[Work item] Reproduce the data below line by line, from its first line to the line with "candlestick: present [706,701,745,798]", both included, and nothing past that point.

Scene change detection data:
--
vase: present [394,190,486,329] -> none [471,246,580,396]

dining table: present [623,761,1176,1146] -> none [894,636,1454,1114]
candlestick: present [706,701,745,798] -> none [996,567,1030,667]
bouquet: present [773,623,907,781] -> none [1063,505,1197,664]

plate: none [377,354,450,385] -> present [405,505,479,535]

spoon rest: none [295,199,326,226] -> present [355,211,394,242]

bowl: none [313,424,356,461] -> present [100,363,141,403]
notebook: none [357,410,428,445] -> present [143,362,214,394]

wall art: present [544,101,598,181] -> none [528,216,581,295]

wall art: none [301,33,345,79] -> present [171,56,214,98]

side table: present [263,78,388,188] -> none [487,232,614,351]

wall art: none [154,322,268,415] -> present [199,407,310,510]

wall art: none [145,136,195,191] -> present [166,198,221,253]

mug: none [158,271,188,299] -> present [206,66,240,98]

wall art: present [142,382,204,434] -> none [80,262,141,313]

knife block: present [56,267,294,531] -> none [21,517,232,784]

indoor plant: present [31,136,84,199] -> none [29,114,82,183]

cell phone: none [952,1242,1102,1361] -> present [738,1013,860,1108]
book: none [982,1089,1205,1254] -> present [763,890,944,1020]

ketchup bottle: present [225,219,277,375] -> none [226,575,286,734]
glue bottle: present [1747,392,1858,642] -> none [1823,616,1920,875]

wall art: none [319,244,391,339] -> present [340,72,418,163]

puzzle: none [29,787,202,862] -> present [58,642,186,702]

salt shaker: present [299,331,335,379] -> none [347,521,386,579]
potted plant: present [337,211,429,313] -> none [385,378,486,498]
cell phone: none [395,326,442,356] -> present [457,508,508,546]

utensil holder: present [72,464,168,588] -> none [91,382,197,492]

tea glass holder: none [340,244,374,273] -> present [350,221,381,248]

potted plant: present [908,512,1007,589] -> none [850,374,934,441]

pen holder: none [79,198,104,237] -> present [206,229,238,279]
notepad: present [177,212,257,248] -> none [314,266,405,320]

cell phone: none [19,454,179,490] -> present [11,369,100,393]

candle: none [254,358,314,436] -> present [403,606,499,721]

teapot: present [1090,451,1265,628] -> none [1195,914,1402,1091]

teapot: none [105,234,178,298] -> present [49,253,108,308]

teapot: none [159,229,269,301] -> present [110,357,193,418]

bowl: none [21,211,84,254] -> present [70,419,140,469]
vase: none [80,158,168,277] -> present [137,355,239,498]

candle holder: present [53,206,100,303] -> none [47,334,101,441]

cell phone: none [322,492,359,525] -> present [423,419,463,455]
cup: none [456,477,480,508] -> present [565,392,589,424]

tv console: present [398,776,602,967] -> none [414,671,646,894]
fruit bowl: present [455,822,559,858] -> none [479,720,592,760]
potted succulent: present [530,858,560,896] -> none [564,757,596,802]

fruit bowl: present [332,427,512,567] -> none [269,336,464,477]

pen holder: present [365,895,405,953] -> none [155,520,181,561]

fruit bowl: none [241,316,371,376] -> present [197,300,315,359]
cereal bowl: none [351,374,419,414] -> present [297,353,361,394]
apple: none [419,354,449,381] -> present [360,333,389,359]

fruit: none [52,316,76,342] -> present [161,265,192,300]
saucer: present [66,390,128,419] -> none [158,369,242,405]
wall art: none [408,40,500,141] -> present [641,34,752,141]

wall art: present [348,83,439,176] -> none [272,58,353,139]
--
[Result for this exercise]
vase: present [394,190,486,329] -> none [471,246,580,396]

dining table: present [623,761,1176,1146] -> none [894,636,1454,1114]
candlestick: present [706,701,745,798] -> none [996,567,1030,667]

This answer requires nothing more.